O ar estava sempre cheio de fumo, estávamos nos anos 90 e as discotecas eram um nevoeiro de cancro. Fumava-se muito e bebia-se também bastante, até porque o ingresso de 1000 paus dava para três cervejas ou 2 bebidas brancas. Eu estava na onda, emborcava vodka atrás de vodka, fumava cigarro atrás de cigarro e ficava para ali a abanar a carola ao som das músicas e, quando os solos de guitarra o justificavam, até puxava da minha guitarra imaginária e punha-me a solar como se fosse um Dave Mustaine, Jimmy Page ou um Slash. Era fixe a sensação de dominar um público imaginário com a destreza e a arte de dedilhar o ar.

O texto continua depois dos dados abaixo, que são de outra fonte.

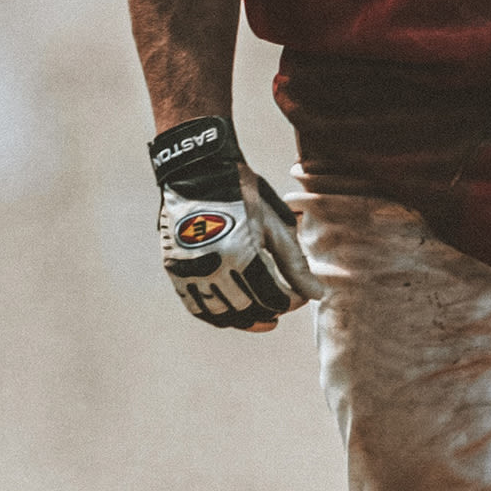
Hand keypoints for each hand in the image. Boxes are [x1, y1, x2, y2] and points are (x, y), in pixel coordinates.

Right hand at [150, 117, 322, 330]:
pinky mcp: (174, 270)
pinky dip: (216, 314)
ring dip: (244, 319)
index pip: (271, 297)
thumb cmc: (244, 193)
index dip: (291, 302)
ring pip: (220, 313)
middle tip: (284, 306)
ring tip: (262, 316)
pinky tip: (233, 313)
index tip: (302, 297)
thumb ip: (294, 263)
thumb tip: (316, 294)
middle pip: (247, 308)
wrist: (198, 171)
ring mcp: (189, 271)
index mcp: (242, 254)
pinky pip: (195, 306)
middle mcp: (212, 268)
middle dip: (270, 311)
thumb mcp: (275, 224)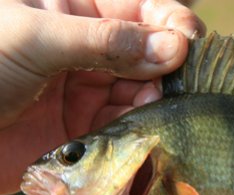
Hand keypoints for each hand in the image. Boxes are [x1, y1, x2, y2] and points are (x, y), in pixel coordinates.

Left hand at [0, 0, 204, 194]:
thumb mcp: (35, 37)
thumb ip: (106, 40)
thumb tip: (174, 47)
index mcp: (76, 10)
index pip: (142, 10)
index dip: (172, 24)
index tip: (192, 45)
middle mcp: (89, 49)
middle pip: (152, 54)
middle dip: (169, 70)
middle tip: (175, 89)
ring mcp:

E foi numa dessas noites que os acordes iniciais do Smells like a teen spirit exclamaram pela primeira vez das colunas e pintaram a escuridão do Johnny com uma loucura tão grande que ainda hoje sou incapaz de a descrever por palavras. A expressão dos nossos sentimentos era remetida para os saltos e gritos que partilhávamos, envoltos em suor, embebidos no hálito do álcool e no cheiro do fumo colado às T-Shirts negras com nomes de bandas. Saltar com aquela música era mais do que sexo, mais do que amor, era uma sensação de liberdade, raiva, frustração que se consumava no corpo através da dor resultante dum contacto físico mais ou menos violento duma pequena multidão em êxtase que se embrulhava em pontapés e puxões. Depois do final da canção ninguém conseguiu fazer mais nada além de ficar em silêncio, a tentar perceber o que realmente se passou. Acho que tínhamos mesmo atingido o Nirvana.

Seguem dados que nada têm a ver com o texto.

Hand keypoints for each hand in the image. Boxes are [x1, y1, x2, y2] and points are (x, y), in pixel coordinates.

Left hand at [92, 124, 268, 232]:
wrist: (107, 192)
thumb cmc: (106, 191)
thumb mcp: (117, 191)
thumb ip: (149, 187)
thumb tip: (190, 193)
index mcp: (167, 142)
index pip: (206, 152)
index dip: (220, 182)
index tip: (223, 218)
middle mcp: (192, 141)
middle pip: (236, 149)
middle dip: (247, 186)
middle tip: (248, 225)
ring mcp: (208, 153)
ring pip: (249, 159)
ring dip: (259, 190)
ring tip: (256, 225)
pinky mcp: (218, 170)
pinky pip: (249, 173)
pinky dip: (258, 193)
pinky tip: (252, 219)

As músicas do trio de Seattle, especialmente do mítico Nevermind seguiam uma dinâmica de tom baixo/tom alto e a raiva que o Kurt Cobain expelia no refrão era duma sinceridade tão profunda que tinha tanto de comovente como de libertador e era essa veracidade impressa na sua voz e na sua figura melancólica que fazia com que toda a gente se sentisse tocada por ele.
Kurt Cobain acabou por se suicidar, como se sabe, e deixou literalmente o mundo a chorar com o choque. Os Nirvana foram talvez a última grande banda que tocou a tantos, de todas as idades, de todas as classes e de todas as ideologias.

Agora o mundo anda despido de valores e não é um sítio muito convidativo a ser feliz. Sente-se um cheiro a enxofre que se entranha nos poros e que acompanha os nossos passos como aquelas nuvens cinzentas dos desenhos animados. As pessoas andam mesmo perdidas e desesperadas. Por isso é que é ainda tão bom recordar músicas como Breed ou Stay Away. Ouvir Cobain gritar com aquela voz rouca provoca-me sempre um estado de libertação do sofrimento.